The bucket we attempted to remove has no shards and I have attached the details below. 90% of the contents of the bucket have already been successfully removed to our knowledge, and the bucket had no sharding (old bucket, sharding is now active for new buckets).
root@ceph-rgw-1:~# radosgw-admin --id rgw.ceph-rgw-1 bucket stats --bucket=xxxxxxxxxxxx
{
"bucket": "xxxxxxxxxxxx",
"pool": ".rgw.buckets",
"index_pool": ".rgw.buckets.index",
"id": "default.290071.4",
"marker": "default.290071.4",
"owner": "yyyyyyyyyy",
"ver": "0#107938549",
"master_ver": "0#0",
"mtime": "2014-10-24 14:58:48.955805",
"max_marker": "0#",
"usage": {
"rgw.none": {
"size_kb": 0,
"size_kb_actual": 0,
"num_objects": 0
},
"rgw.main": {
"size_kb": 186685939,
"size_kb_actual": 189914068,
"num_objects": 1419528
},
"rgw.multimeta": {
"size_kb": 0,
"size_kb_actual": 0,
"num_objects": 24
}
},
"bucket_quota": {
"enabled": false,
"max_size_kb": -1,
"max_objects": -1
}
}
If anyone has any thoughts, they’d be greatly appreciated!
Kind Regards,
Updated by sean redmond about 6 years ago
To update this case, The cluster was updated to 10.2.10 and a inconsistent PG was found in .rgw.bucket.index - once repaired the GC process seems to be progressing. - It appears it may have been broken for some time - in future releases does ceph health update if the GC backlog is very high?
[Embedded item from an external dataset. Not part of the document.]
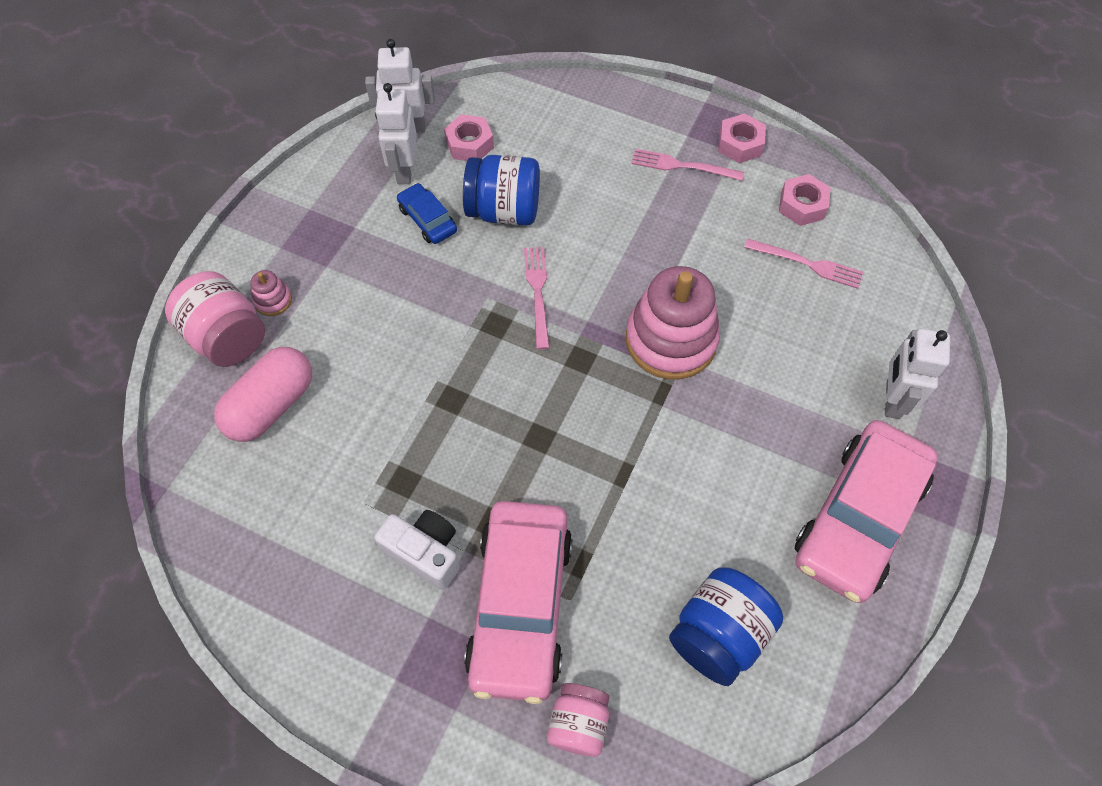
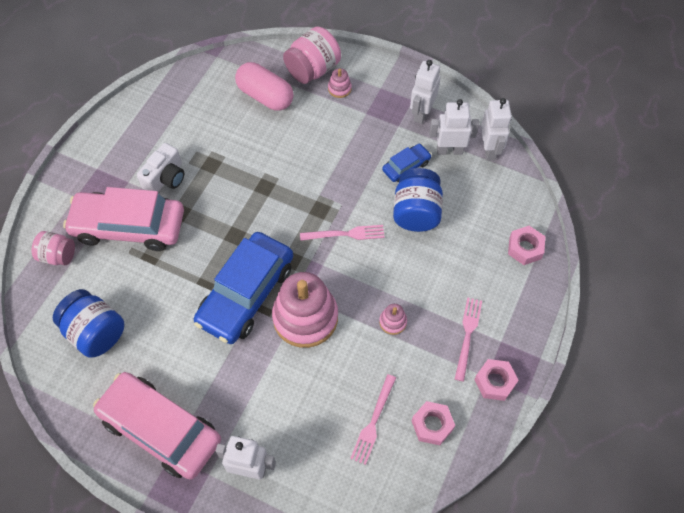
camera: 90 degrees right, 0 degrees up
(335, 199) = (421, 113): none -> white robot
(469, 144) = (477, 189): pink nut -> pink nut (525, 248)
(638, 417) = (246, 294): none -> blue car
(670, 241) = (393, 322): none -> pink stacking toy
Updated by David Turner almost 6 years ago
In Luminous 12.2.2 we had a GC backlog of over 200M objects and there was no notification from the cluster that this was the case. Our GC was using 40% of our available cluster space. I think this would be a very useful thing to add to the output of the cluster status or somehow discoverable without doing weird grep's and wc's from the output of listing the gc which can take longer than a day if it gets large enough.